§ Try it
Beginning with the first entry, set down each one exactly as shown.

[Saved entries]
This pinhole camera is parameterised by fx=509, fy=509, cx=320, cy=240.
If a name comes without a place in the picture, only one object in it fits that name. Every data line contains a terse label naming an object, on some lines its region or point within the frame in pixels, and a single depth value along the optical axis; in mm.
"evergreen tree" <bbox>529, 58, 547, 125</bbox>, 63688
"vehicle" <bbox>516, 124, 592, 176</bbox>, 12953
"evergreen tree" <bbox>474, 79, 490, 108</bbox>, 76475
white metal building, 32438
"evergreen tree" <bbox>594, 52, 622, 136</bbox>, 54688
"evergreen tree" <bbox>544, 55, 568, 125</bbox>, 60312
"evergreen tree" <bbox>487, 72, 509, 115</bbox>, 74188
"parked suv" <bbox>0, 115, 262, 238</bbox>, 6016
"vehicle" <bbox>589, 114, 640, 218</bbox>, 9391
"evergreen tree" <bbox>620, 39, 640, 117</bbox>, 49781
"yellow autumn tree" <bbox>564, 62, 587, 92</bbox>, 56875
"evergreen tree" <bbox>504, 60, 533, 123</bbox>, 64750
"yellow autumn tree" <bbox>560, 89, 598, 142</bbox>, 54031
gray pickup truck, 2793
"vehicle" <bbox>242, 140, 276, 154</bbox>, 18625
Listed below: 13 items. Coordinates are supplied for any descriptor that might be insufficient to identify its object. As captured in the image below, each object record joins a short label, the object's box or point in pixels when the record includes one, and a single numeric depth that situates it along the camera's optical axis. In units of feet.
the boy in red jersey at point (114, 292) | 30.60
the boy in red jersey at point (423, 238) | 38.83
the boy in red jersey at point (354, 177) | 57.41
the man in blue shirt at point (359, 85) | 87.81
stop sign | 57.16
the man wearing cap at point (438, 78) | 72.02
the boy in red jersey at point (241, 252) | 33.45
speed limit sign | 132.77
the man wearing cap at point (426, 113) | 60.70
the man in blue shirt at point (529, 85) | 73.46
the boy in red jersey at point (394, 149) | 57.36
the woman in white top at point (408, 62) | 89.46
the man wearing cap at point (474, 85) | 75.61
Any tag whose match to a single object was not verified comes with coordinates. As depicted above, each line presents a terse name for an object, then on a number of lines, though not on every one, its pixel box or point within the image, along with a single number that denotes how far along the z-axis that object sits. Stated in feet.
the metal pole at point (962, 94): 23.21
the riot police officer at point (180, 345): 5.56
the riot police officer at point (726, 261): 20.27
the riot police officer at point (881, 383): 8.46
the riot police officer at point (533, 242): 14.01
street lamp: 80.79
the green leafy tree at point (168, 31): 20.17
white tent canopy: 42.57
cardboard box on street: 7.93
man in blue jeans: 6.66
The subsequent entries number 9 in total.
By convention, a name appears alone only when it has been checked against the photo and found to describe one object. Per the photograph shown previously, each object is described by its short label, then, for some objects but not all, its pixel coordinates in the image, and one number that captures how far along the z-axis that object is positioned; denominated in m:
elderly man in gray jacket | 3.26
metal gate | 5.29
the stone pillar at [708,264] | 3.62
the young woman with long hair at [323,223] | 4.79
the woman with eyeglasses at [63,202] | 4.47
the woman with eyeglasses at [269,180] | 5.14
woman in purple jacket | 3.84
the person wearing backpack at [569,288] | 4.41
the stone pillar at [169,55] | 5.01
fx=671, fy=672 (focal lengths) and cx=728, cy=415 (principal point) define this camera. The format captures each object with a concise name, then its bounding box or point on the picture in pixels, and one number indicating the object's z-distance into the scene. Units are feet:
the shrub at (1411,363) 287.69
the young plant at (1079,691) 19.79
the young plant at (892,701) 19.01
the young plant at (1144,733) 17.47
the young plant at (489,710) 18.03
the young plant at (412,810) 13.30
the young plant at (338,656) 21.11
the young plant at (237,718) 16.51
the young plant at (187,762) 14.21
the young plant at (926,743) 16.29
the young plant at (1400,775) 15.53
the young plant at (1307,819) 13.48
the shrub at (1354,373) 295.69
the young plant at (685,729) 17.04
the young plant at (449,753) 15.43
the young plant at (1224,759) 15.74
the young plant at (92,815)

§ Answer to this exercise
This pinhole camera is parameterised by fx=509, fy=509, cx=320, cy=240.
If a name comes without a place in the picture, only one object in it fits that name. Every data line contains a terse label naming an object, on some lines its region or point within the frame in pixels, and a single depth value along the optical axis; in mm.
"evergreen tree" <bbox>529, 58, 547, 125</bbox>, 63688
"vehicle" <bbox>516, 124, 592, 176</bbox>, 12953
"evergreen tree" <bbox>474, 79, 490, 108</bbox>, 76475
white metal building, 32438
"evergreen tree" <bbox>594, 52, 622, 136</bbox>, 54688
"evergreen tree" <bbox>544, 55, 568, 125</bbox>, 60312
"evergreen tree" <bbox>487, 72, 509, 115</bbox>, 74188
"parked suv" <bbox>0, 115, 262, 238</bbox>, 6016
"vehicle" <bbox>589, 114, 640, 218</bbox>, 9391
"evergreen tree" <bbox>620, 39, 640, 117</bbox>, 49781
"yellow autumn tree" <bbox>564, 62, 587, 92</bbox>, 56875
"evergreen tree" <bbox>504, 60, 533, 123</bbox>, 64750
"yellow autumn tree" <bbox>560, 89, 598, 142</bbox>, 54031
gray pickup truck, 2793
"vehicle" <bbox>242, 140, 276, 154</bbox>, 18625
Listed below: 13 items. Coordinates are supplied for any descriptor that might be insufficient to identify its object. As captured in the image below, each object record joins a short label, the object's box or point in pixels when the record includes one, and a single numeric depth that situates it along the camera's optical axis. In units of feet.
the boy in red jersey at point (114, 292) | 30.60
the boy in red jersey at point (423, 238) | 38.83
the boy in red jersey at point (354, 177) | 57.41
the man in blue shirt at point (359, 85) | 87.81
stop sign | 57.16
the man wearing cap at point (438, 78) | 72.02
the boy in red jersey at point (241, 252) | 33.45
speed limit sign | 132.77
the man wearing cap at point (426, 113) | 60.70
the man in blue shirt at point (529, 85) | 73.46
the boy in red jersey at point (394, 149) | 57.36
the woman in white top at point (408, 62) | 89.46
the man wearing cap at point (474, 85) | 75.61
Any tag whose match to a single object was not verified comes with coordinates. As depicted above, each line presents a terse name for an object, then on a number of lines, though not on every one, its pixel box or point within the image, along with a single number that denotes how far along the z-axis that object sits. Stated in feet.
the metal pole at point (962, 94): 23.21
the riot police officer at point (180, 345): 5.56
the riot police officer at point (726, 261): 20.27
the riot police officer at point (881, 383): 8.46
the riot police officer at point (533, 242): 14.01
street lamp: 80.79
the green leafy tree at point (168, 31): 20.17
white tent canopy: 42.57
cardboard box on street: 7.93
man in blue jeans: 6.66
The subsequent entries number 9 in total.
By convention, a name appears alone only when it has been checked against the photo and found to describe one object. Per the photograph shown previously, each object is described by its short label, then, for some objects but not all, its pixel coordinates in the image, and one number that captures how far along the z-axis that object is positioned; denominated in m:
elderly man in gray jacket | 3.26
metal gate | 5.29
the stone pillar at [708,264] | 3.62
the young woman with long hair at [323,223] | 4.79
the woman with eyeglasses at [63,202] | 4.47
the woman with eyeglasses at [269,180] | 5.14
woman in purple jacket | 3.84
the person wearing backpack at [569,288] | 4.41
the stone pillar at [169,55] | 5.01
fx=671, fy=672 (focal lengths) and cx=728, cy=415 (principal point) define this camera. The format captures each object with a concise name, then its bounding box or point on the picture in pixels, and one number indicating the object's z-distance into the scene. Units are feet:
the shrub at (1411,363) 287.69
the young plant at (1079,691) 19.79
the young plant at (892,701) 19.01
the young plant at (1144,733) 17.47
the young plant at (489,710) 18.03
the young plant at (412,810) 13.30
the young plant at (338,656) 21.11
the young plant at (237,718) 16.51
the young plant at (187,762) 14.21
the young plant at (926,743) 16.29
the young plant at (1400,775) 15.53
the young plant at (1307,819) 13.48
the shrub at (1354,373) 295.69
the young plant at (685,729) 17.04
the young plant at (449,753) 15.43
the young plant at (1224,759) 15.74
the young plant at (92,815)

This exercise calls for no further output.